▶ _TEXT_:
ChanServ changed the topic of #lima to: Development channel for open source lima driver for ARM Mali4** GPUs - Kernel has landed in mainline, userspace driver is part of mesa - Logs at https://people.freedesktop.org/~cbrill/dri-log/index.php?channel=lima and https://freenode.irclog.whitequark.org/lima - Contact ARM for binary driver support!
drod has quit [Remote host closed the connection]
adjtm has joined #lima
<anarsoul> MoeIcenowy: your change actually breaks q3a intro screen for me
<anarsoul> setting all lower bits to 1 fixes it though
<anarsoul> so I wonder if we should set it to 0xf?
jrmuizel has joined #lima
Da_Coynul has quit [Quit: My MacBook Air has gone to sleep. ZZZzzz…]
jrmuizel has quit [Remote host closed the connection]
dddddd has quit [Remote host closed the connection]
_whitelogger has joined #lima
_whitelogger has joined #lima
<MoeIcenowy> anarsoul: what? how is the intro screen broken?
<anarsoul> MoeIcenowy: it's plain black
<MoeIcenowy> did you tested other values than 0x0 and 0xf?
<MoeIcenowy> and did you tested 0x0 for multiple times?
<anarsoul> yes, 0x1 doesn't work
<anarsoul> 0xf works
<anarsoul> so it somehow depends on number of uniforms?

▶ _ASSIGNMENT_:
Extend the #lima IRC log past its final message, keeping the same nick-and-message format.

▶ _DATASET EXCERPT_:
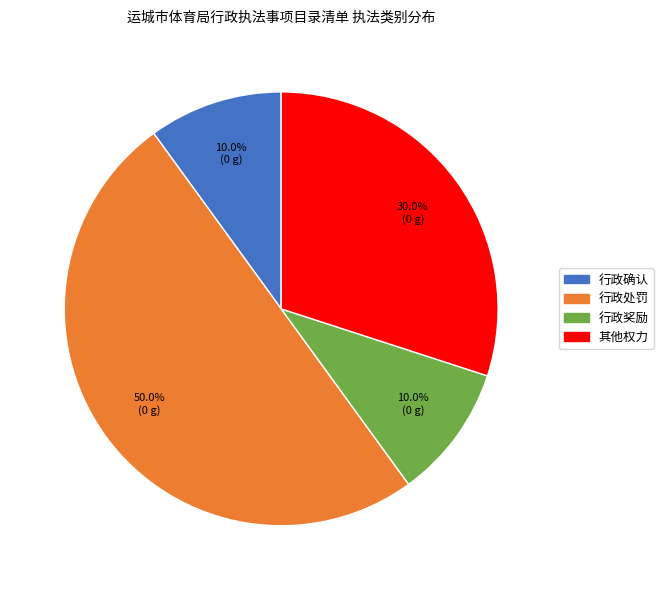

To the nearest percent, what is the average slice percentage?

25%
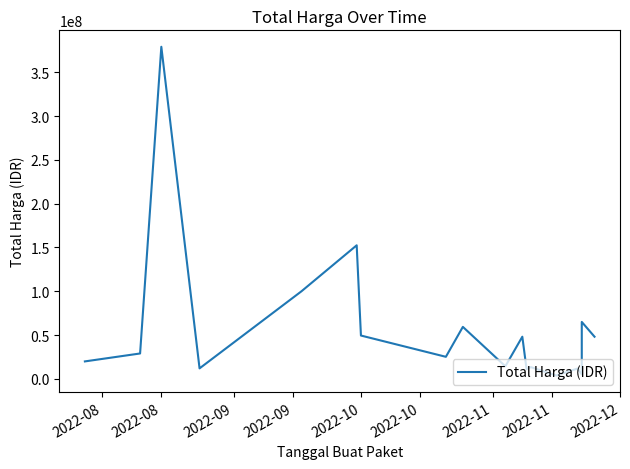

Does the chart display data point markers on the line(s)?

No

▶ _ANSWER BOX_:
<MoeIcenowy> I still don
<MoeIcenowy> don't think so
<MoeIcenowy> it's quite strange that an indirect reference should keep the info about the real storage's length
megi has quit [Ping timeout: 240 seconds]
<anarsoul> MoeIcenowy: I have an idea, let me test it
<anarsoul> I have strong suspicion that it depends on uniform buffer size
<anarsoul> 0xf always works
<anarsoul> but we can specify only 16 values with 4 bits
<anarsoul> but we can have up to 65535 uniforms
<anarsoul> I guess it's first set bit?
<anarsoul> nah, it breaks ~10 tests
<MoeIcenowy> anarsoul: 2^16 = 65536
<MoeIcenowy> this might be a tip?
<MoeIcenowy> so... log2?
<MoeIcenowy> anarsoul: do you have the log of broken tests?
<MoeIcenowy> anarsoul: try `render->uniforms_address |= util_last_bit((ctx->buffer_state[lima_ctx_buff_pp_uniform].size) / 4 - 1);` ?
<MoeIcenowy> anarsoul: or if this value can be higher but not lower, maybe just set it to 0xf ?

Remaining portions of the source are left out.